• RECORDED DATA:

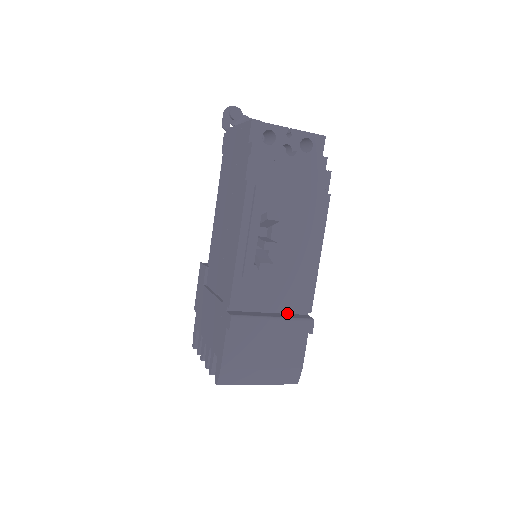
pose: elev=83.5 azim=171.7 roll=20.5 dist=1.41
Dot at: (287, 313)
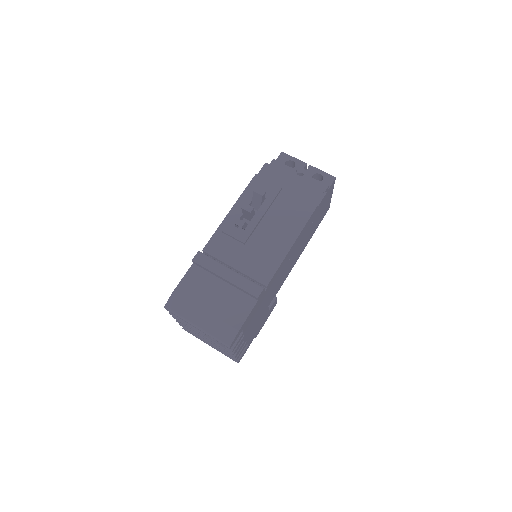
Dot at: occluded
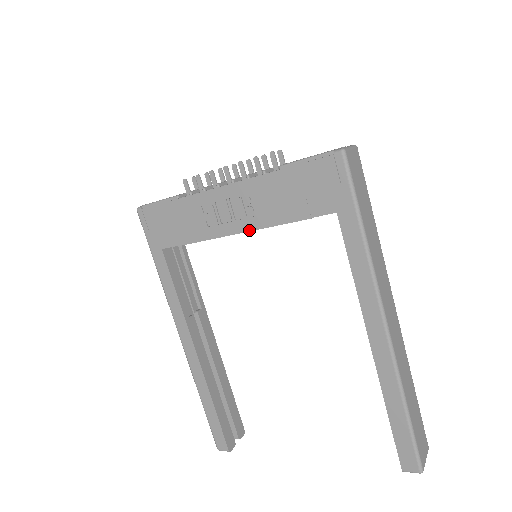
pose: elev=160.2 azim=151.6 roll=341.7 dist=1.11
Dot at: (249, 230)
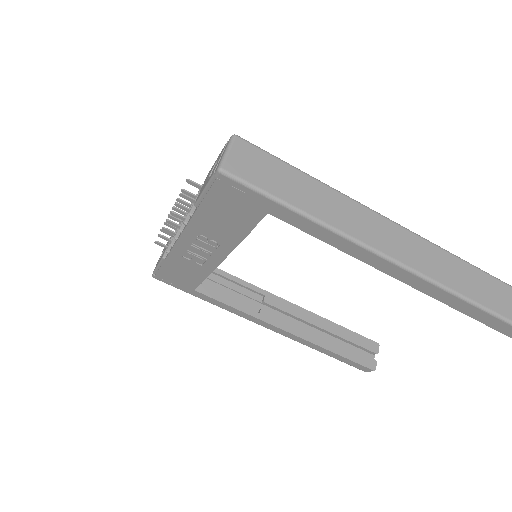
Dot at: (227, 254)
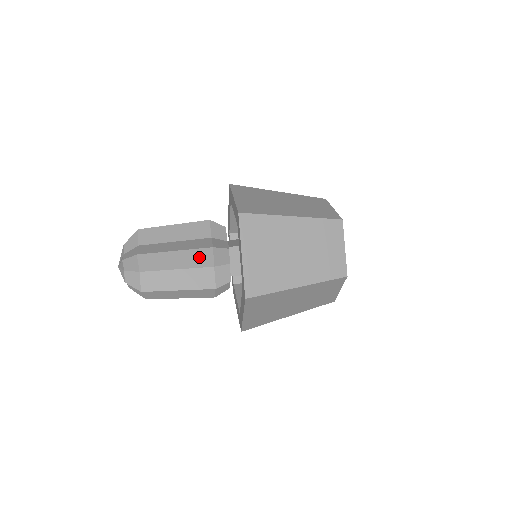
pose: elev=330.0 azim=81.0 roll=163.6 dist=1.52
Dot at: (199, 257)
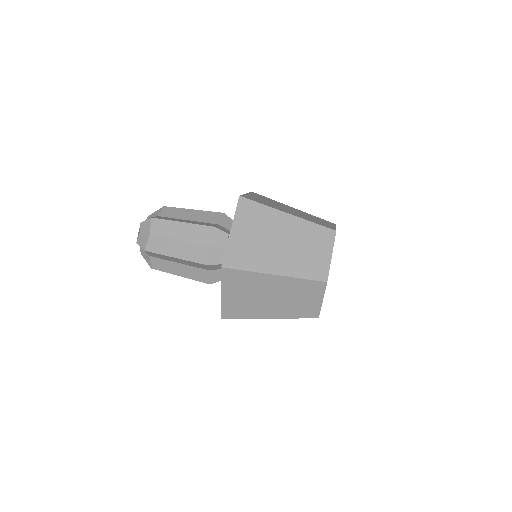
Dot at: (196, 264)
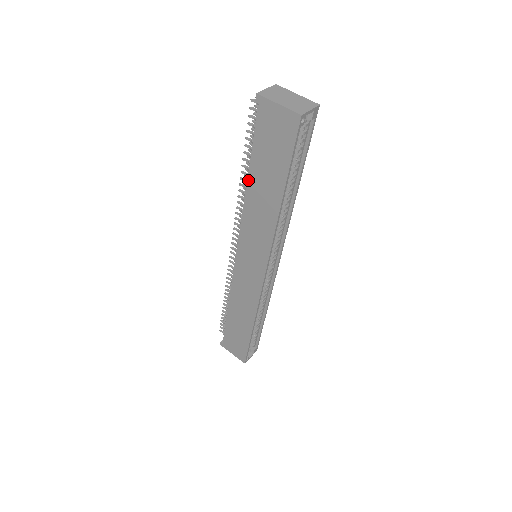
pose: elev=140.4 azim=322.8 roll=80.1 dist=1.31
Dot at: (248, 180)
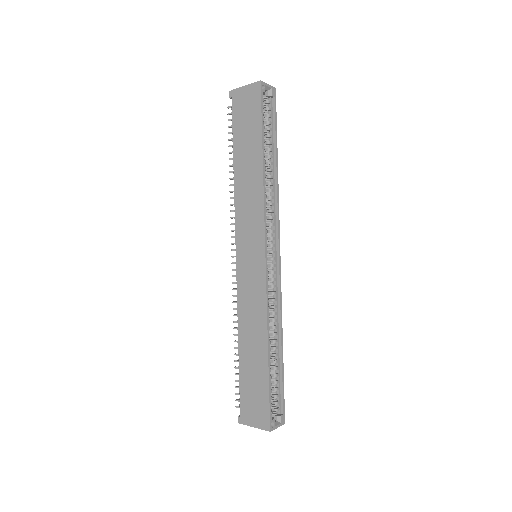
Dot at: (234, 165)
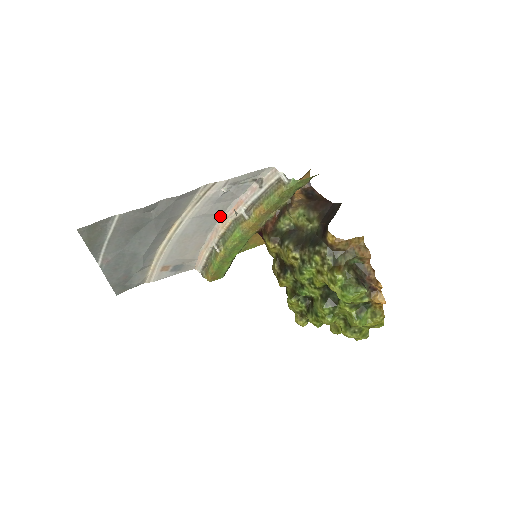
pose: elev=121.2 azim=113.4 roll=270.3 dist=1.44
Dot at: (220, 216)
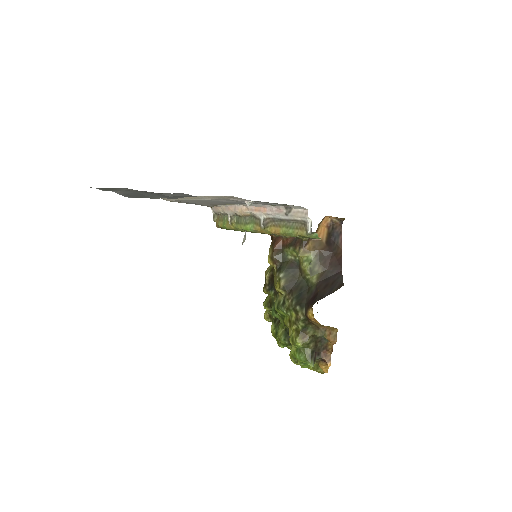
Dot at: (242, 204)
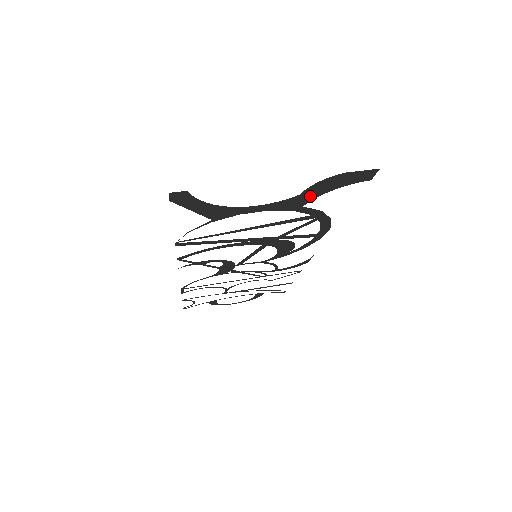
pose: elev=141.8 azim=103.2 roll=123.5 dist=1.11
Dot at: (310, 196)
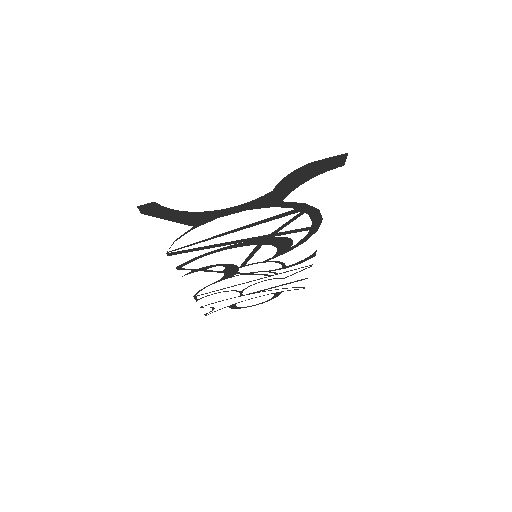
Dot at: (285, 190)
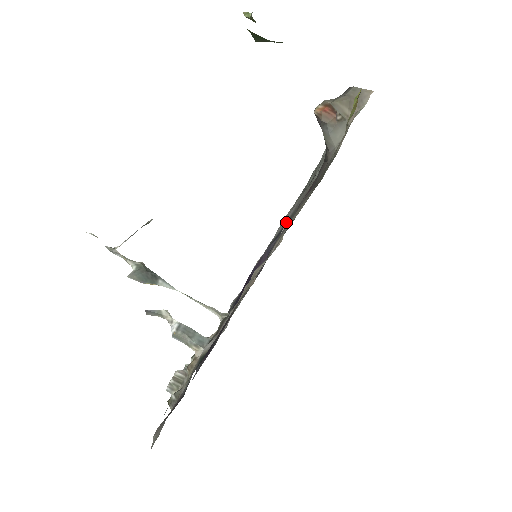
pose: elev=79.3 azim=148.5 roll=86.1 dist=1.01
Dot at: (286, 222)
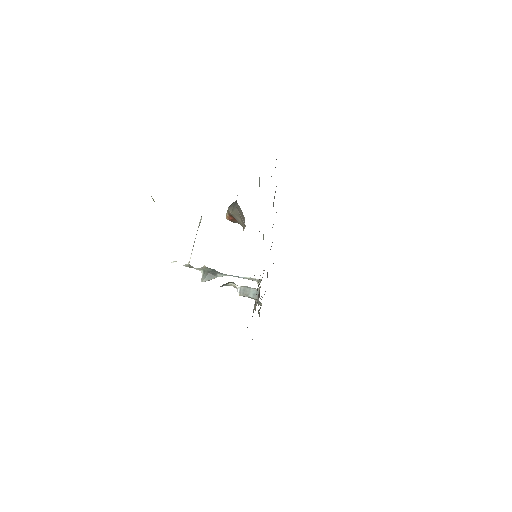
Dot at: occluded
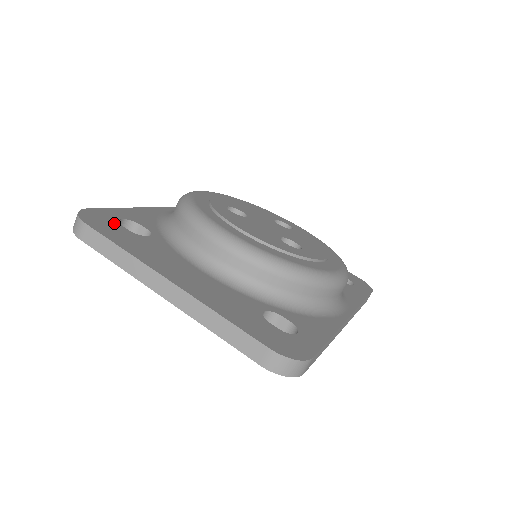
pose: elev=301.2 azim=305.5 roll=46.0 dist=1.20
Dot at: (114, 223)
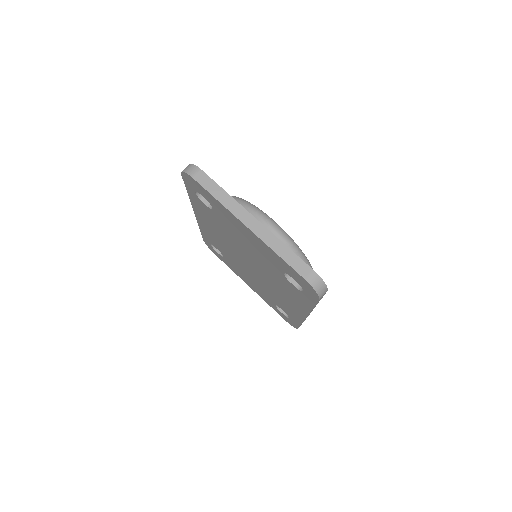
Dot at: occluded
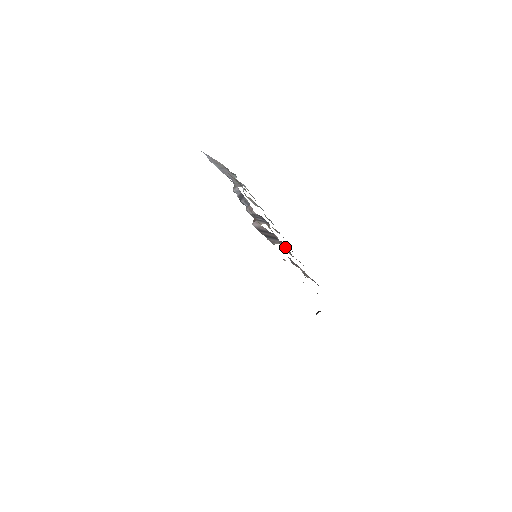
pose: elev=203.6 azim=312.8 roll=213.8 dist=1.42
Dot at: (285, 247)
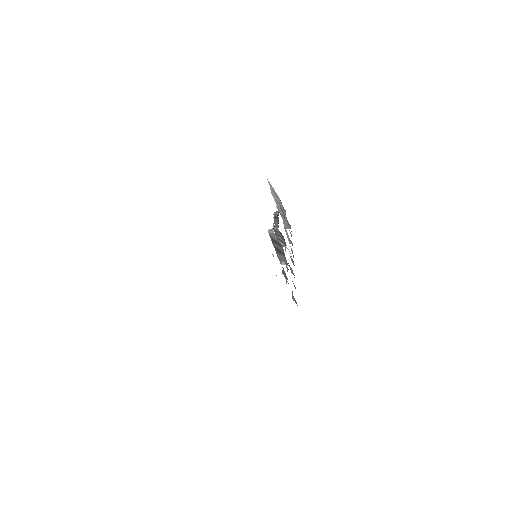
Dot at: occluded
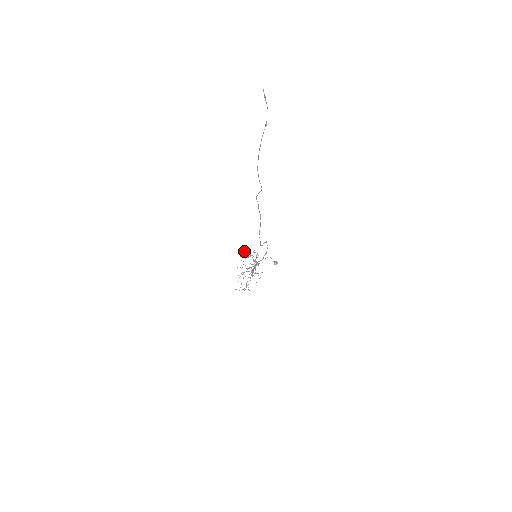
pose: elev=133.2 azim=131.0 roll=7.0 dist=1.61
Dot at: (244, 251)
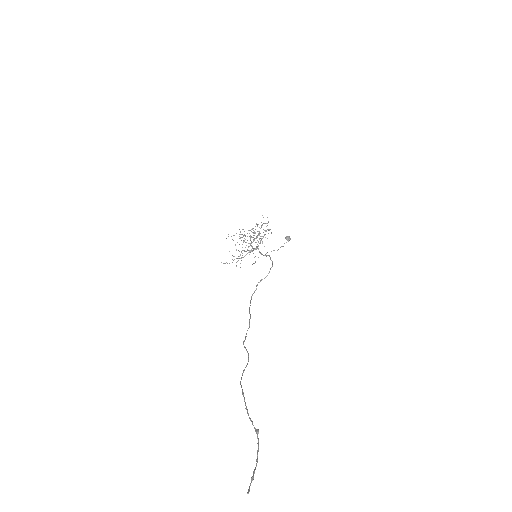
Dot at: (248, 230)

• WORK TO DO:
Please render the entries above as a JSON list of strings, one string per line, skipping any blank lines. Leave the pictures out of the list.

• OUTPUT FOR THIS EXERCISE:
[
  "pose: elev=83.5 azim=171.7 roll=20.5 dist=1.41",
  "Dot at: (287, 313)",
  "Dot at: occluded",
  "pose: elev=160.2 azim=151.6 roll=341.7 dist=1.11",
  "Dot at: (249, 230)",
  "Dot at: (227, 254)",
  "pose: elev=330.0 azim=81.0 roll=163.6 dist=1.52",
  "Dot at: (199, 257)",
  "Dot at: (196, 264)",
  "pose: elev=140.4 azim=322.8 roll=80.1 dist=1.31",
  "Dot at: (248, 180)",
  "Dot at: (234, 165)",
  "pose: elev=121.2 azim=113.4 roll=270.3 dist=1.44",
  "Dot at: (220, 216)",
  "Dot at: (242, 204)",
  "pose: elev=141.8 azim=103.2 roll=123.5 dist=1.11",
  "Dot at: (310, 196)",
  "Dot at: (285, 190)",
  "pose: elev=79.3 azim=148.5 roll=86.1 dist=1.01",
  "Dot at: (286, 222)",
  "Dot at: occluded",
  "pose: elev=301.2 azim=305.5 roll=46.0 dist=1.20",
  "Dot at: (114, 223)",
  "Dot at: occluded",
  "pose: elev=203.6 azim=312.8 roll=213.8 dist=1.42",
  "Dot at: (285, 247)",
  "Dot at: occluded",
  "pose: elev=133.2 azim=131.0 roll=7.0 dist=1.61",
  "Dot at: (244, 251)",
  "Dot at: (248, 230)"
]